Figure 6. The local packing of chromatin is consistent with the behavior of a fractal globule. (A) Contact probability as a function of genomic distance, averaged across the genome (blue). A prominent power law scaling is seen between 500kb and 7Mb (shaded region) with a slope of -1.08 (fit shown in cyan). (B) Simulation results for contact probability as a function of distance for equilibrium (red) and fractal (blue) globules. The slope for a fractal globule is very nearly -1 (cyan), confirming our novel theoretical prediction 1. The slope for an equilibrium globule is -3/2, which matches prior theoretical expectations. The slope for the fractal globule closely resembles the slope observed in the Hi-C results, whereas the slope for an equilibrium globule is not seen in the Hi-C data. (C) Top: An unfolded polymer chain, 4000 monomers long. Coloration corresponds to distance from one endpoint, ranging from blue to cyan, green, yellow, orange, and red. Middle: Typical example of a fractal globule drawn from our ensemble. Fractal globules lack entanglements. Loci that are nearby along the contour tend to be nearby in 3D, leading to the presence of large monochromatic blocks that are apparent on the surface and in cross-section. Bottom: An equilibrium globule. The structure is highly entangled; loci that are nearby along the contour (similar color) need not be nearby in 3D.

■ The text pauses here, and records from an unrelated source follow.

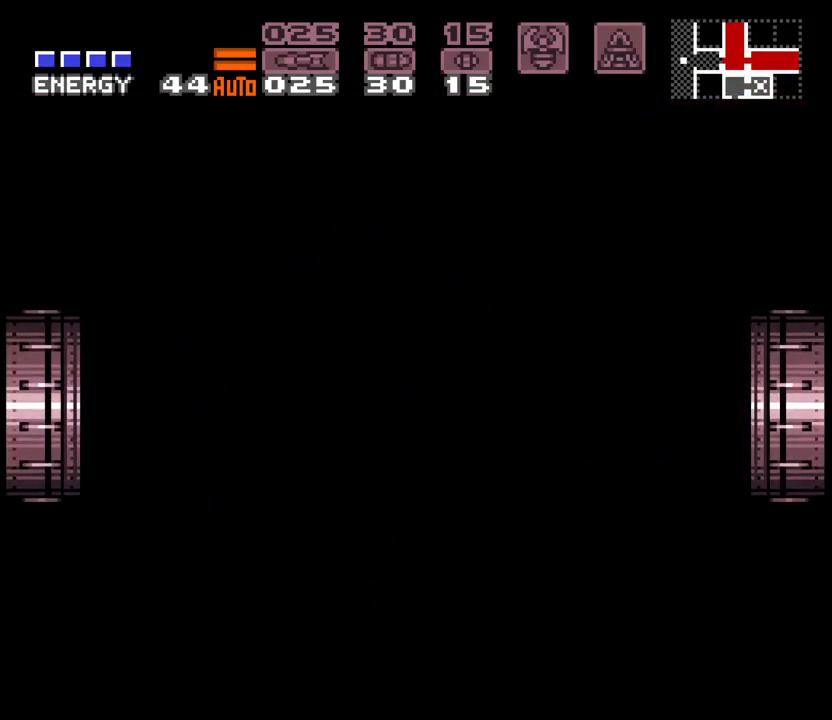
{"dt_ms": 500, "buttons": ["A", "DPAD_RIGHT"], "events": [[17, "DPAD_DOWN", "up"], [17, "DPAD_LEFT", "down"], [117, "DPAD_LEFT", "up"], [250, "DPAD_RIGHT", "down"]]}
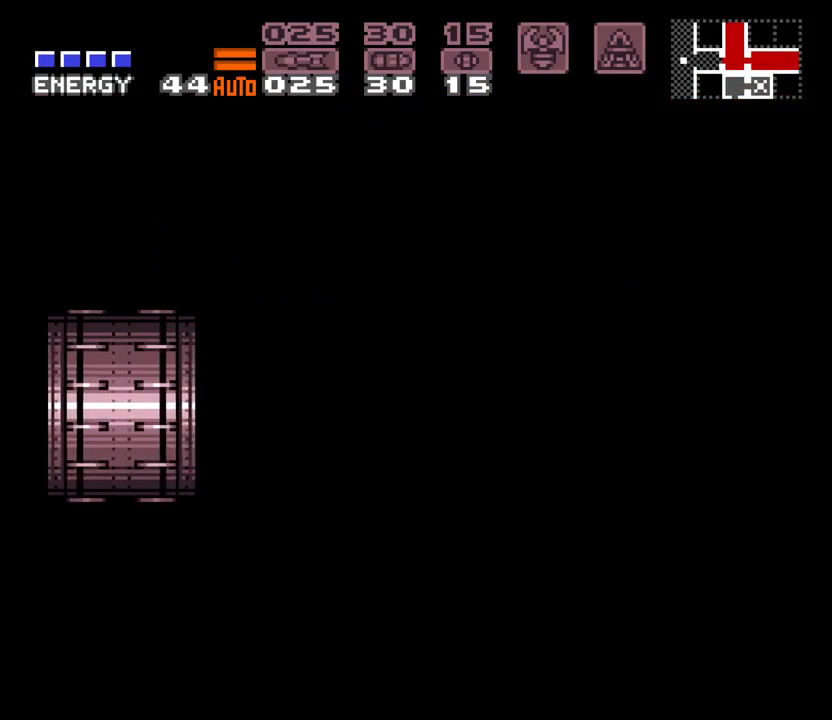
{"dt_ms": 500, "buttons": ["A", "DPAD_RIGHT"], "events": []}
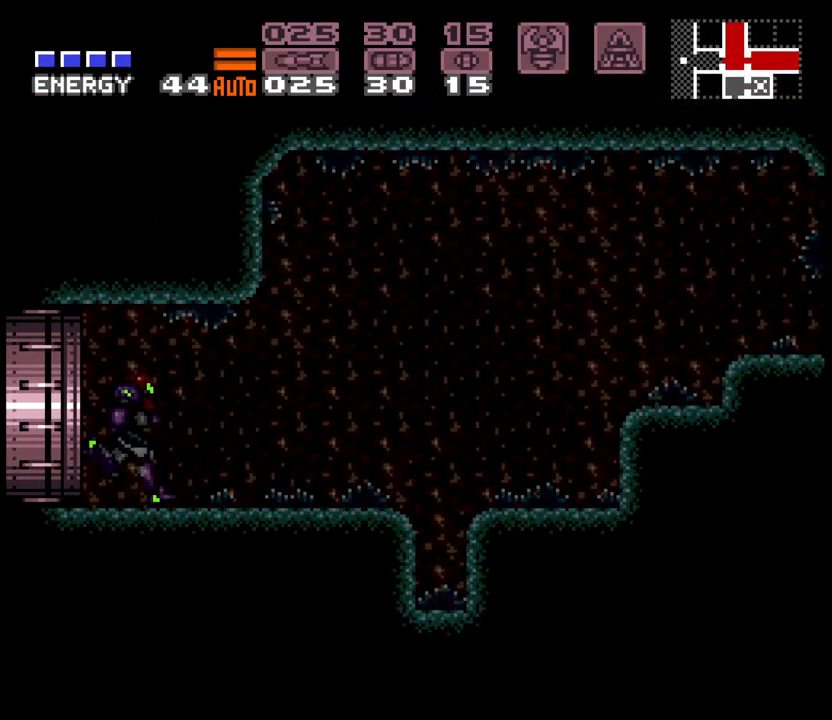
{"dt_ms": 500, "buttons": ["A", "DPAD_RIGHT"], "events": []}
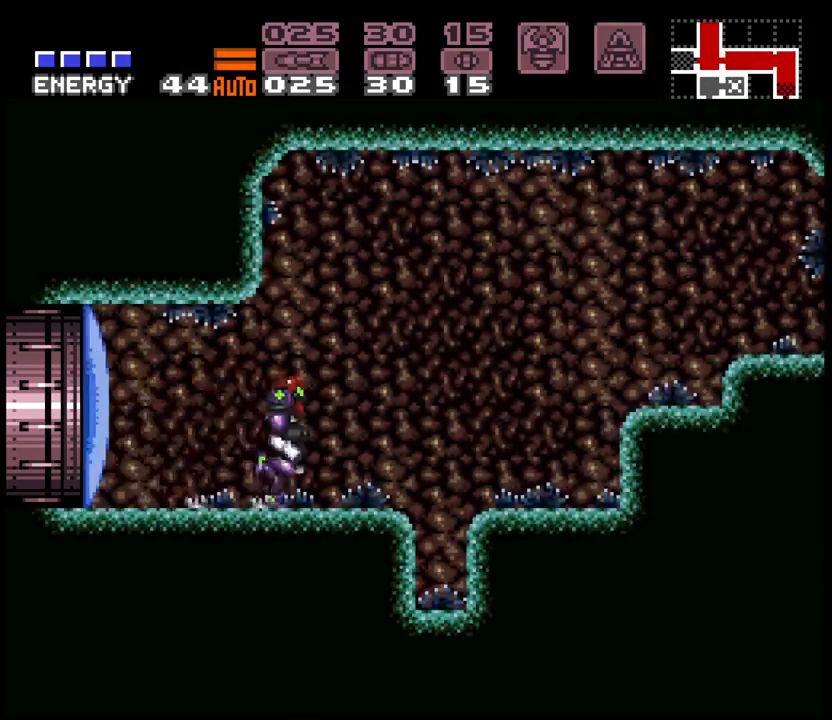
{"dt_ms": 500, "buttons": ["A", "B"], "events": [[100, "B", "down"], [350, "B", "up"], [383, "DPAD_RIGHT", "up"], [450, "B", "down"]]}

We present a method of studying the 3-dimensional architecture of the genome by mapping chromatin interactions in an unbiased, genome-wide manner. The most critical experimental step what sets this technology apart from previous work – is the incorporation of biotinylated nucleotides at the restriction ends of crosslinked fragments before blunt-end ligation. Performing this step successfully enables deep sequencing of all ligation junctions, and gives Hi-C its scope and power.
The number of reads will ultimately determine the resolution of the interaction maps. Here, a 1 Mb interaction map for the human genome is presented using ~30 million alignable reads. In order to increase ‘all-purpose’ resolution by a factor of n, the number of reads must be increased by a factor of n2.

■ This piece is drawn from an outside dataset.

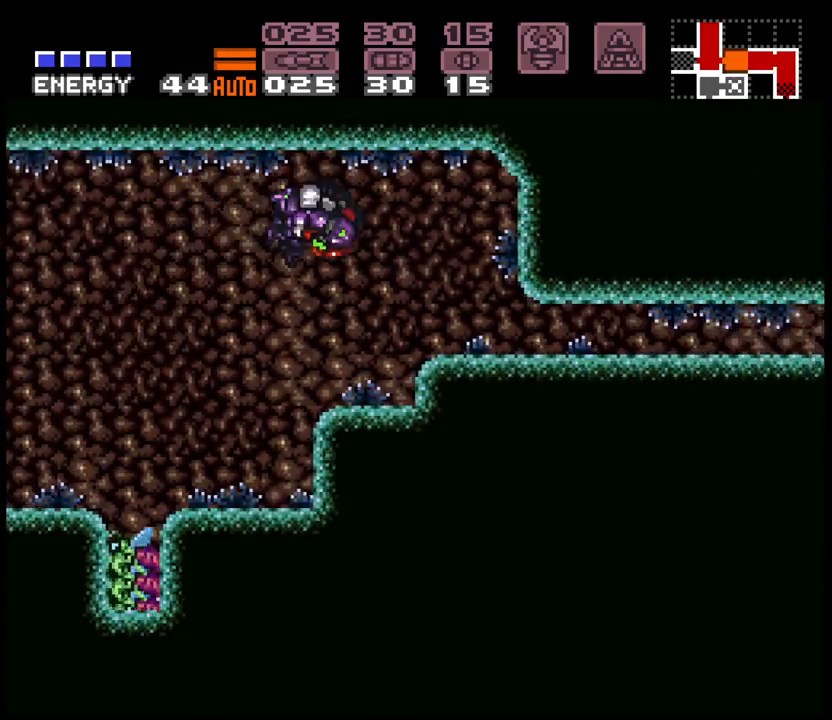
{"dt_ms": 500, "buttons": ["A", "DPAD_RIGHT"], "events": [[33, "DPAD_DOWN", "down"], [83, "DPAD_DOWN", "up"], [250, "DPAD_DOWN", "down"], [300, "DPAD_RIGHT", "down"], [350, "DPAD_DOWN", "up"], [383, "B", "up"]]}
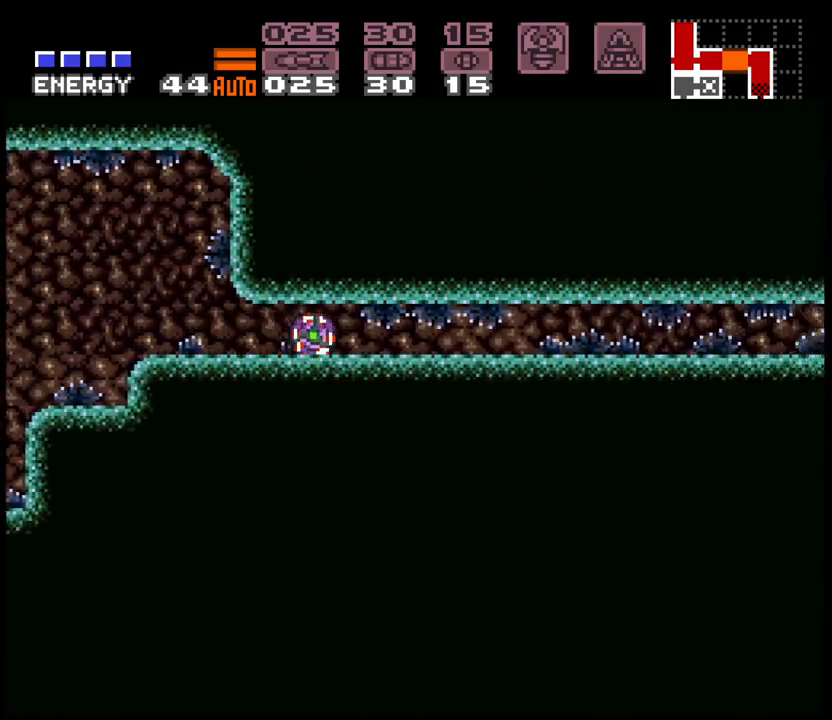
{"dt_ms": 500, "buttons": ["A", "DPAD_RIGHT"], "events": []}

The Hi-C technique may be readily combined with other techniques, such as hybrid capture after library generation (to target specific parts of the genome) and chromatin immunoprecipitation after ligation (to examine the chromatin environment of regions associated with specific proteins).

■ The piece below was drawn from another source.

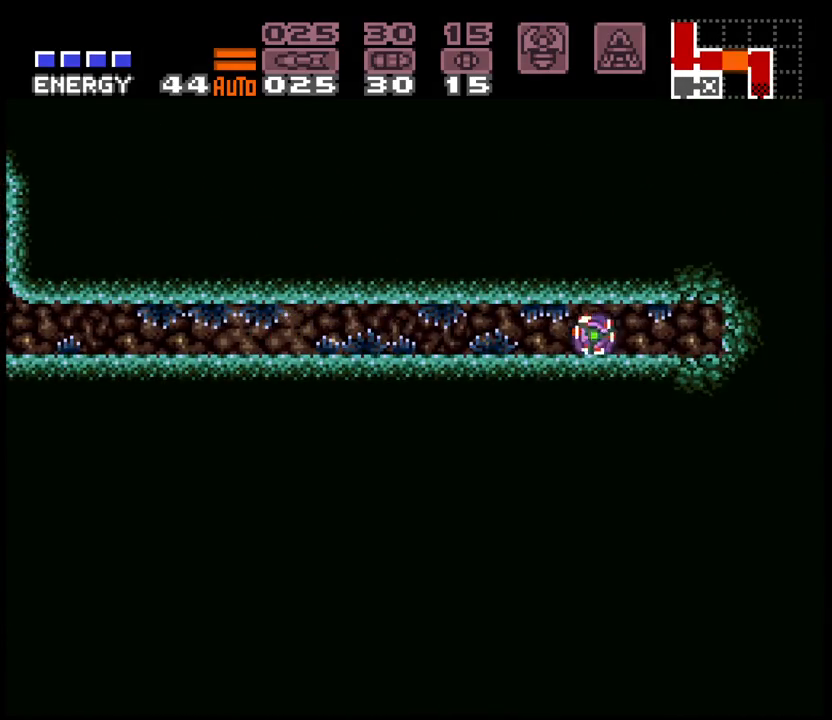
{"dt_ms": 500, "buttons": ["A", "DPAD_RIGHT"], "events": []}
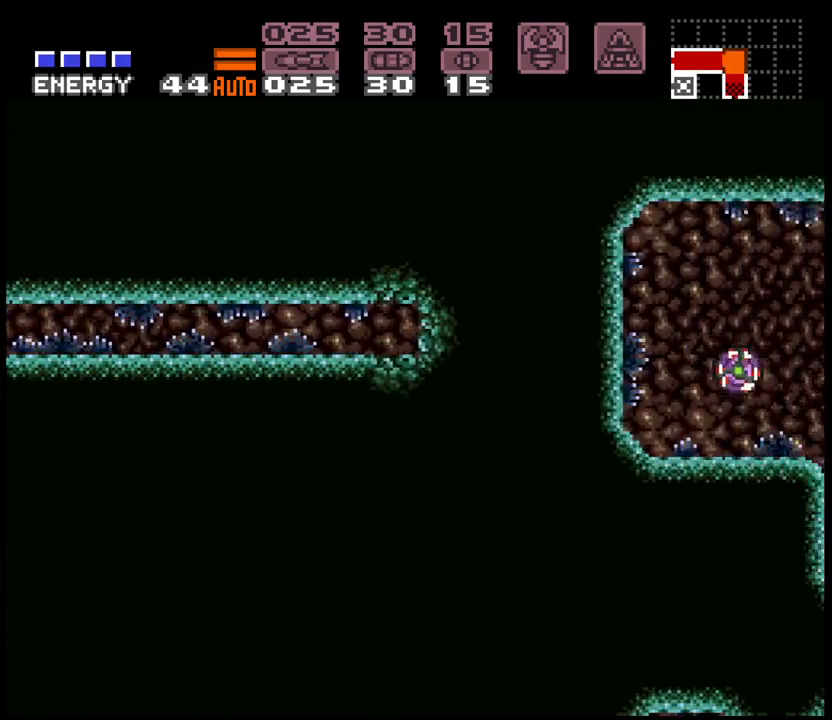
{"dt_ms": 1000, "buttons": ["A", "DPAD_LEFT"]}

The authors have nothing to disclose.
We thank A. Kosmrlj for discussions and code; A. P. Aiden, X. R. Bao, M. Brenner, D. Galas, W. Gosper, A. Jaffer, A. Melnikov, A. Miele, G. Giannoukos, C. Nusbaum, A. J. M. Walhout, L. Wood, and K. Zeldovich for discussions; and L. Gaffney and B. Wong for help with visualization.
Supported by a Fannie and John Hertz Foundation graduate fellowship, a National Defense Science and Engineering graduate fellowship, an NSF graduate fellowship, the National Space Biomedical Research Institute, and grant no. T32 HG002295 from the National Human Genome Research Institute (NHGRI) (E.L.); i2b2 (Informatics for Integrating Biology and the Bedside), the NIH-supported Center for Biomedical Computing at Brigham and Women s Hospital (L.A.M.); grant no. HG003143 from the NHGRI, and a Keck Foundation distinguished young scholar award (J.D.). Raw and mapped Hi-C sequence data has been deposited at the GEO database (www.ncbi.nlm.nih.gov/geo/), accession no. GSE18199. Additional visualizations are available at http://hic.umassmed.edu.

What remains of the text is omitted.